Python Data Handling Tutorial – Learn NumPy & Pandas for Beginners


Learn Python data handling with this complete tutorial covering NumPy arrays, Pandas DataFrames, data manipulation, and best practices. Ideal for beginners and developers working on AI, data science, and analytics projects.

1. Introduction to Data Handling in Python

Data handling is crucial for processing, analyzing, and visualizing data. Python provides NumPy and Pandas libraries for efficient data manipulation.

Best Practices:

  1. Always import libraries with standard aliases (import numpy as np, import pandas as pd).
  2. Keep data clean and structured.
  3. Comment your code for clarity.

2. NumPy – Numerical Python

NumPy is a library for handling numerical data efficiently with arrays and matrix operations.

Installation


pip install numpy

Basics


import numpy as np

# Create a 1D array
arr = np.array([1, 2, 3, 4, 5])
print("Array:", arr)

# Create a 2D array
matrix = np.array([[1, 2], [3, 4]])
print("Matrix:\n", matrix)

# Array operations
print("Sum:", arr + 5)
print("Square:", arr ** 2)

Key Features:

  1. Multi-dimensional arrays (ndarray)
  2. Vectorized operations (faster than Python lists)
  3. Mathematical functions (sum, mean, sqrt)

Best Practices:

  1. Use vectorized operations instead of loops for speed.
  2. Keep arrays homogeneous for performance.
  3. Use descriptive variable names like data_array or matrix_scores.

3. Pandas – DataFrames & Series

Pandas is used for structured data manipulation with DataFrames (tables) and Series (columns).

Installation


pip install pandas

Basics


import pandas as pd

# Create a Series
s = pd.Series([10, 20, 30, 40])
print("Series:\n", s)

# Create a DataFrame
data = {
"Name": ["Alice", "Bob", "Charlie"],
"Age": [25, 30, 35],
"City": ["Delhi", "Mumbai", "Bangalore"]
}
df = pd.DataFrame(data)
print("DataFrame:\n", df)

DataFrame Operations


# Access columns
print(df["Name"])

# Filter rows
print(df[df["Age"] > 28])

# Add new column
df["Salary"] = [50000, 60000, 70000]
print(df)

Key Features:

  1. Read/write CSV, Excel, JSON files (pd.read_csv, df.to_csv)
  2. Powerful data filtering and aggregation (groupby, mean, sum)
  3. Handle missing data (dropna, fillna)

Best Practices:

  1. Always inspect data using df.head(), df.info(), df.describe().
  2. Use vectorized operations instead of row-by-row loops.
  3. Keep column names meaningful and consistent.

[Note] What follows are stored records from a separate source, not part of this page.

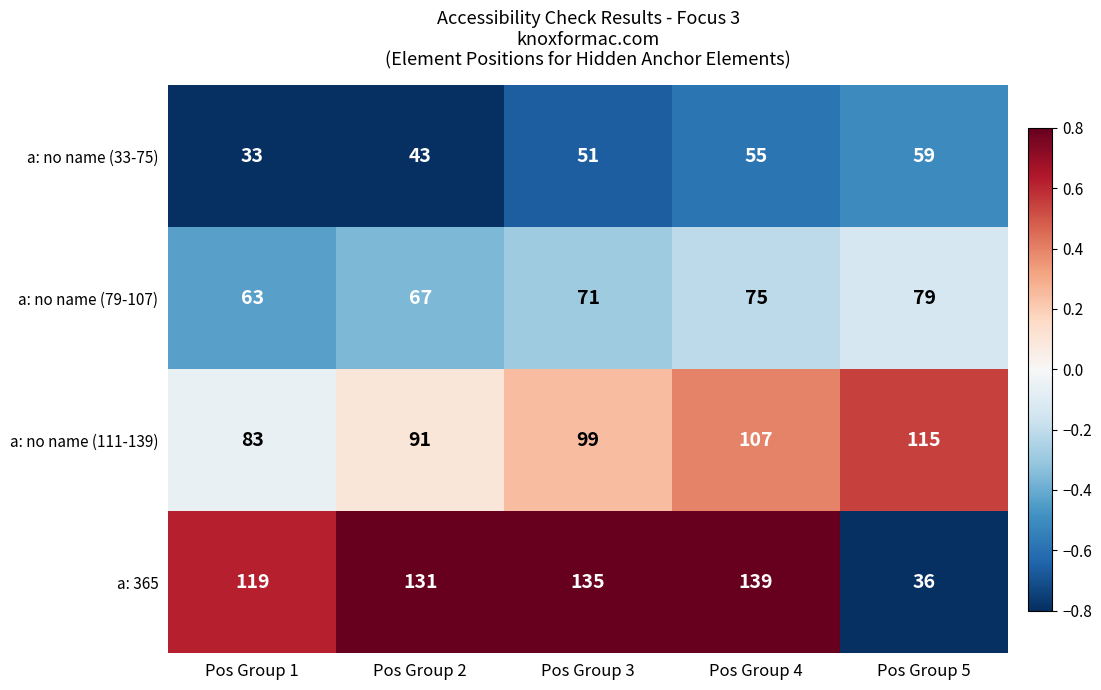

What is the difference between the a: no name (79-107) values at Pos Group 5 and Pos Group 4?

4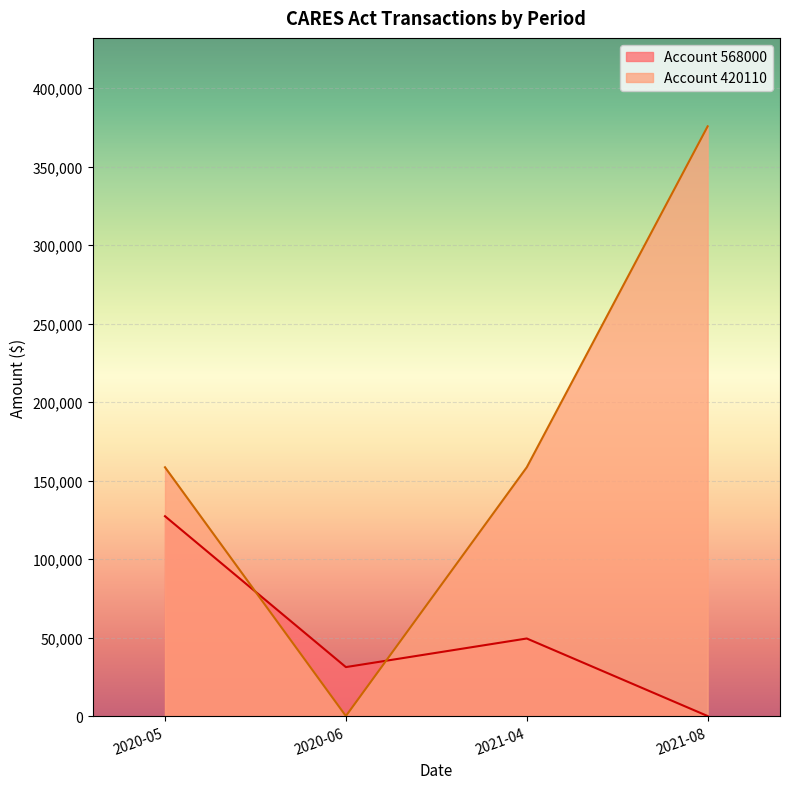

Which series has the largest total across all categories?

Account 420110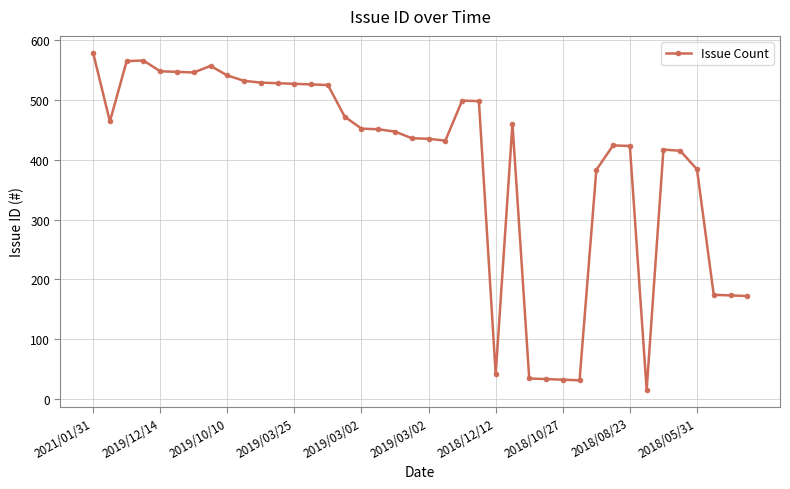

What is the maximum value shown in the chart?

579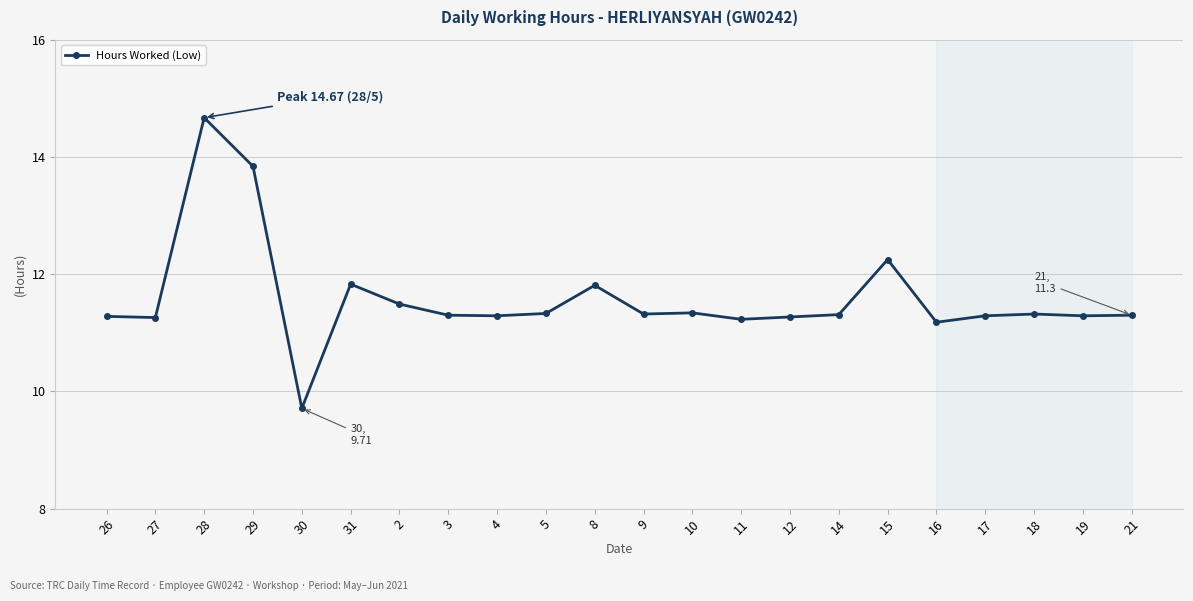

What is the smallest value displayed?

9.7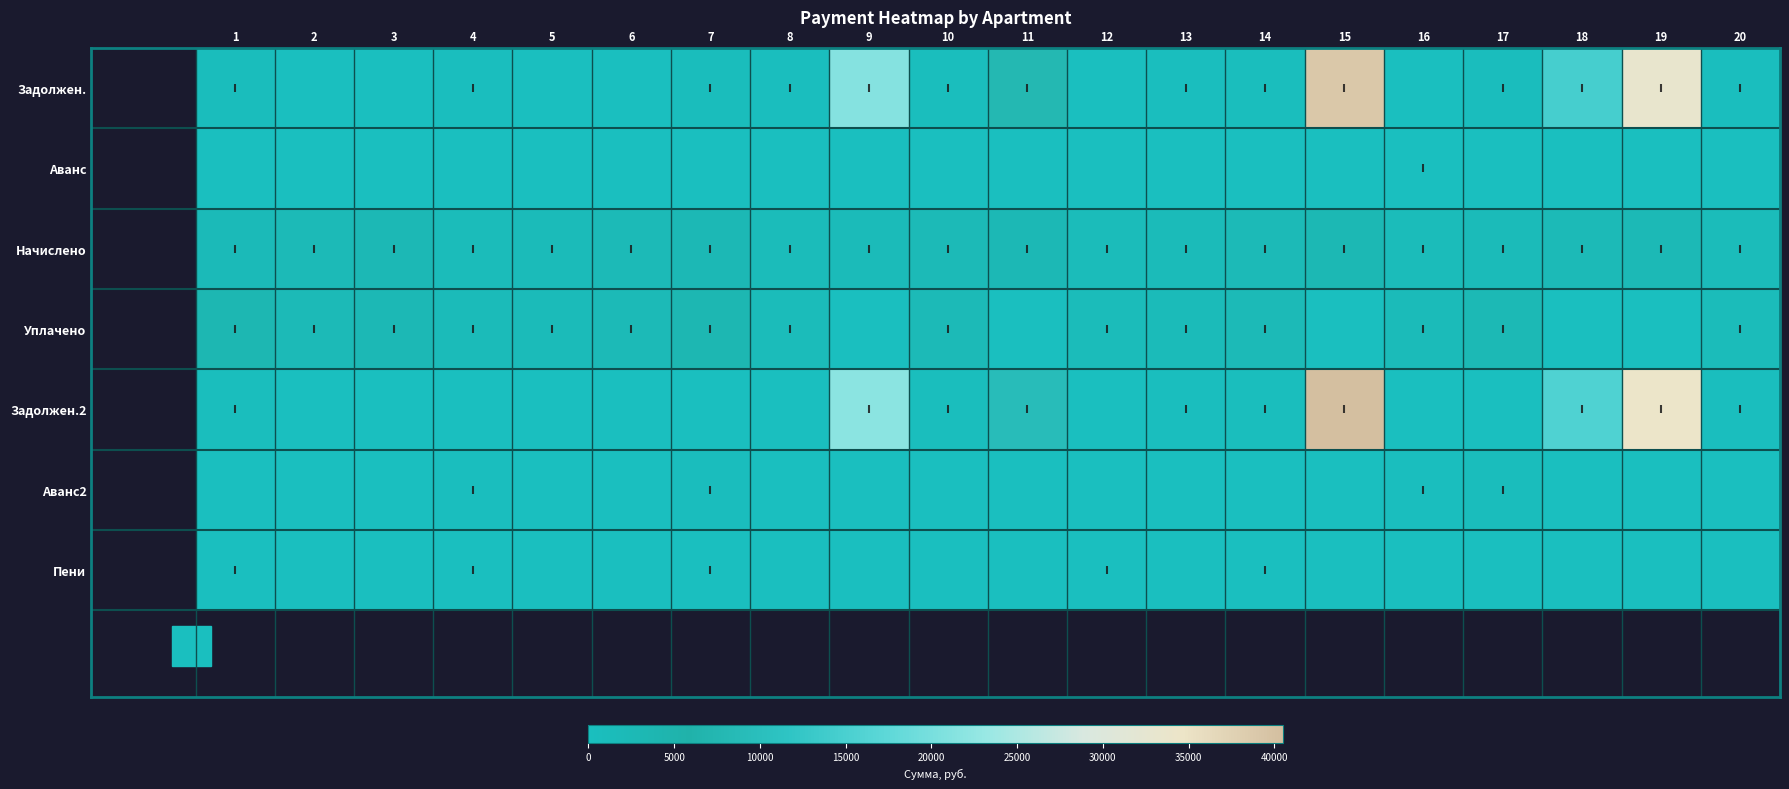

Count the number of data series in this chart.

7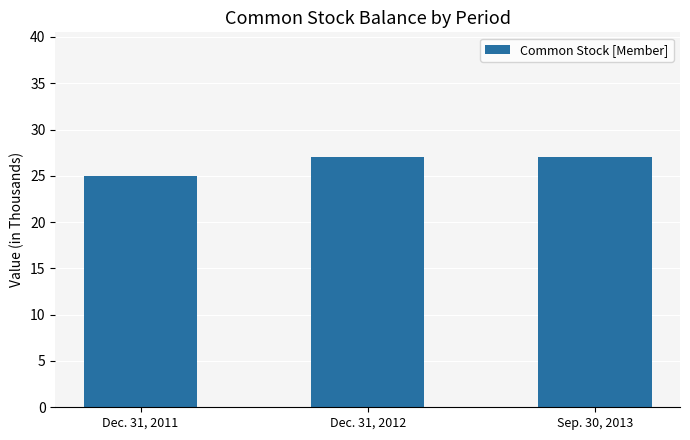

Reading left to right, transcribe all the data shown in this chart.

Dec. 31, 2011=25	Dec. 31, 2012=27	Sep. 30, 2013=27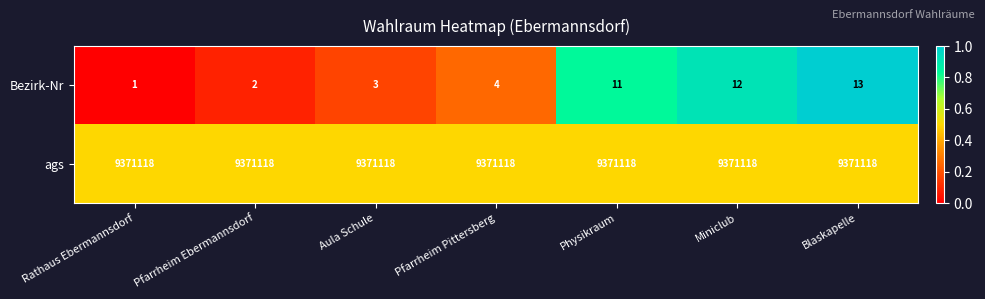

What is the total value across all series at Aula Schule?

9371121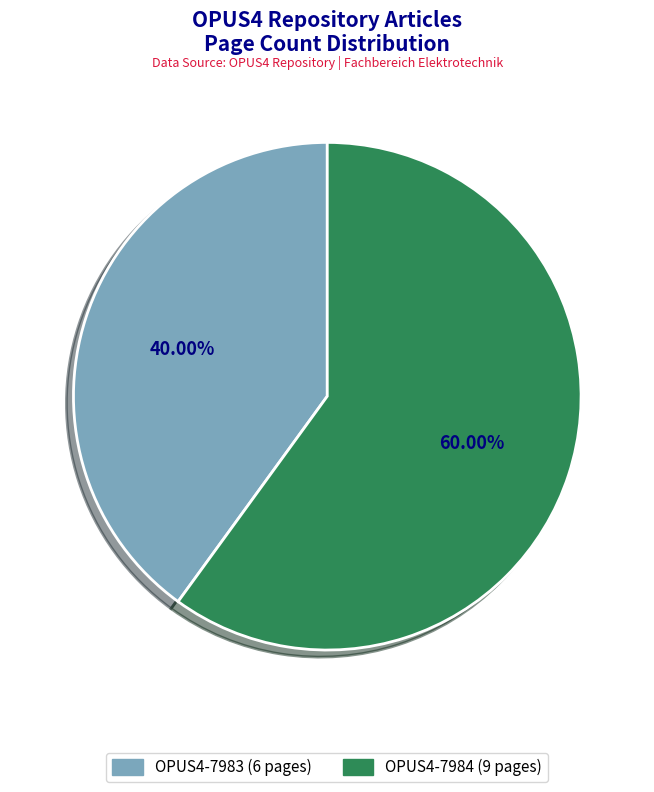

Which slice represents more than half of the pie?

OPUS4-7984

4. Combining NumPy & Pandas

NumPy arrays can be used inside Pandas for fast computation.

Example:


import numpy as np
import pandas as pd

data = pd.DataFrame({
"Scores": [80, 90, 75, 85]
})

# Convert to NumPy array for calculations
scores_array = data["Scores"].to_numpy()
average = np.mean(scores_array)
print("Average Score:", average)

5. Summary & Best Practices

  1. NumPy: Efficient numerical computation with arrays and matrices.
  2. Pandas: Structured data analysis using Series and DataFrames.
  3. Best Practices:
  4. Use vectorized operations instead of loops.
  5. Clean and validate data before analysis.
  6. Comment your code and use descriptive variable names.

By mastering NumPy and Pandas, beginners can efficiently handle, analyze, and process data, preparing for AI, data science, and machine learning projects.